The journey on foot
Usually takes no longer than ten,
And when the cock crows
And the sunshine hits the holes
Up goes the usual order of men--
But it wouldn’t be in completion
Without the young ones,
Barely four to eight in age;
So they rise with the tin can’s song
As the whole neighbourhood awakes.
And they feast on the nectar of nothing,
And they run outside the door,
And they greet all the other soldiers
Who slept soundly on the floors;
Jeremiah, John, Angel and Michelle;
In broken groups, impossible to tell
Who the rest are, casting shadows amongst the dirt
But better that, than fragile bones upon the Earth.

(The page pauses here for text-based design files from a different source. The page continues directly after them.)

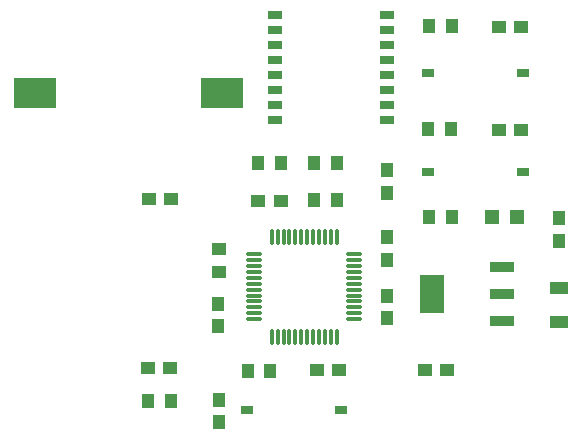
<source format=gtp>
G04*
G04 #@! TF.GenerationSoftware,Altium Limited,Altium Designer,22.11.1 (43)*
G04*
G04 Layer_Color=8421504*
%FSTAX24Y24*%
%MOIN*%
G70*
G04*
G04 #@! TF.SameCoordinates,C1124A1A-70A5-44B8-A6FF-2808BC57BE08*
G04*
G04*
G04 #@! TF.FilePolarity,Positive*
G04*
G01*
G75*
%ADD17O,0.0571X0.0118*%
%ADD18O,0.0118X0.0571*%
%ADD19R,0.0512X0.0315*%
%ADD20R,0.0449X0.0472*%
%ADD21R,0.0394X0.0315*%
%ADD22R,0.0449X0.0472*%
%ADD23R,0.0472X0.0449*%
%ADD24R,0.0472X0.0472*%
%ADD25R,0.0846X0.0354*%
%ADD26R,0.0846X0.1280*%
%ADD27R,0.0591X0.0394*%
%ADD28R,0.1441X0.1024*%
%ADD29R,0.1394X0.1024*%
%ADD30R,0.0472X0.0449*%
D17*
X008333Y006755D02*
D03*
Y006558D02*
D03*
Y006361D02*
D03*
Y006164D02*
D03*
Y005967D02*
D03*
Y005771D02*
D03*
Y005574D02*
D03*
Y005377D02*
D03*
Y00518D02*
D03*
Y004983D02*
D03*
Y004786D02*
D03*
Y004589D02*
D03*
X01166D02*
D03*
Y004786D02*
D03*
Y004983D02*
D03*
Y00518D02*
D03*
Y005377D02*
D03*
Y005574D02*
D03*
Y005771D02*
D03*
Y005967D02*
D03*
Y006164D02*
D03*
Y006361D02*
D03*
Y006558D02*
D03*
Y006755D02*
D03*
D18*
X008914Y004009D02*
D03*
X009111D02*
D03*
X009308D02*
D03*
X009504D02*
D03*
X009701D02*
D03*
X009898D02*
D03*
X010095D02*
D03*
X010292D02*
D03*
X010489D02*
D03*
X010686D02*
D03*
X010882D02*
D03*
X011079D02*
D03*
Y007336D02*
D03*
X010882D02*
D03*
X010686D02*
D03*
X010489D02*
D03*
X010292D02*
D03*
X010095D02*
D03*
X009898D02*
D03*
X009701D02*
D03*
X009504D02*
D03*
X009308D02*
D03*
X009111D02*
D03*
X008914D02*
D03*
D19*
X01276Y014726D02*
D03*
Y014226D02*
D03*
Y013726D02*
D03*
Y013226D02*
D03*
Y012726D02*
D03*
Y012226D02*
D03*
Y011726D02*
D03*
Y011226D02*
D03*
X00902Y014726D02*
D03*
Y014226D02*
D03*
Y013726D02*
D03*
Y013226D02*
D03*
Y012726D02*
D03*
Y012226D02*
D03*
Y011726D02*
D03*
Y011226D02*
D03*
D20*
X01848Y007944D02*
D03*
Y007196D02*
D03*
X01276Y005374D02*
D03*
Y004626D02*
D03*
X007149Y001146D02*
D03*
Y001894D02*
D03*
X01276Y009544D02*
D03*
Y008796D02*
D03*
X01277Y006567D02*
D03*
Y007315D02*
D03*
X007139Y005094D02*
D03*
Y004346D02*
D03*
D21*
X017275Y0095D02*
D03*
X014125D02*
D03*
X017275Y01281D02*
D03*
X014125D02*
D03*
X008075Y00156D02*
D03*
X011225D02*
D03*
D22*
X014876Y01092D02*
D03*
X014124D02*
D03*
X014164Y014357D02*
D03*
X014916D02*
D03*
X014164Y008002D02*
D03*
X014916D02*
D03*
X008866Y002861D02*
D03*
X008114D02*
D03*
X004805Y00185D02*
D03*
X005557D02*
D03*
X010324Y00981D02*
D03*
X011076D02*
D03*
X010324Y008569D02*
D03*
X011076D02*
D03*
X008472Y00981D02*
D03*
X009224D02*
D03*
D23*
X017234Y0109D02*
D03*
X016486D02*
D03*
X017234Y01434D02*
D03*
X016486D02*
D03*
X014016Y00289D02*
D03*
X014764D02*
D03*
X010426D02*
D03*
X011174D02*
D03*
X009222Y00854D02*
D03*
X008474D02*
D03*
X004816Y00859D02*
D03*
X005564D02*
D03*
X004776Y00295D02*
D03*
X005524D02*
D03*
D24*
X0171Y008D02*
D03*
X016273D02*
D03*
D25*
X016577Y004538D02*
D03*
Y00544D02*
D03*
Y006342D02*
D03*
D26*
X01427Y00544D02*
D03*
D27*
X01849Y00449D02*
D03*
Y005632D02*
D03*
D28*
X00104Y01213D02*
D03*
D29*
X00726D02*
D03*
D30*
X00715Y006174D02*
D03*
Y006926D02*
D03*
M02*

</source>
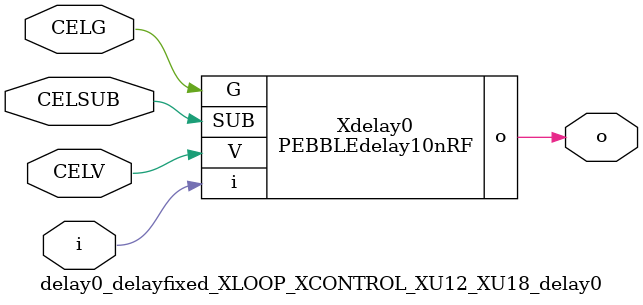
<source format=v>



module PEBBLEdelay10nRF ( o, V, G, i, SUB );

  input V;
  input i;
  input G;
  output o;
  input SUB;
endmodule

//Celera Confidential Do Not Copy delay0_delayfixed_XLOOP_XCONTROL_XU12_XU18_delay0
//TYPE: fixed 10ns
module delay0_delayfixed_XLOOP_XCONTROL_XU12_XU18_delay0 (i, CELV, o,
CELG,CELSUB);
input CELV;
input i;
output o;
input CELSUB;
input CELG;

//Celera Confidential Do Not Copy delayfast0
PEBBLEdelay10nRF Xdelay0(
.V (CELV),
.i (i),
.o (o),
.G (CELG),
.SUB (CELSUB)
);
//,diesize,PEBBLEdelay10nRF

//Celera Confidential Do Not Copy Module End
//Celera Schematic Generator
endmodule

</source>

Because it happens every day, starvation
And it doesn’t stop overnight.
And as poverty had long swept the nation
How else would the little ones fight?
So they carry on, mud beating against their feet
Til’ they arrive at the mountains large
With eager hands to dig.
And John says to Angel,
Before their scavenge began,
That his claws are his salvation,
Tearing through the land.
“No, not the land”, Angel says to he,
“But stars of islands
Of what a vision used to be."
So they talk no more
And hush is heard on the hills,
As the orange bakes their backs into brown
And the oxygen shared runs still.
For it was there and then,
That Angel unearthed a tarnished spring,
And another struck a metal volt.
And it was there and then,
That two children celebrated their pile of gold.
And the rest are stooped low,
The remaining waist deep;
Within the fortress of treasures
Which the Kings and Queens no longer keep.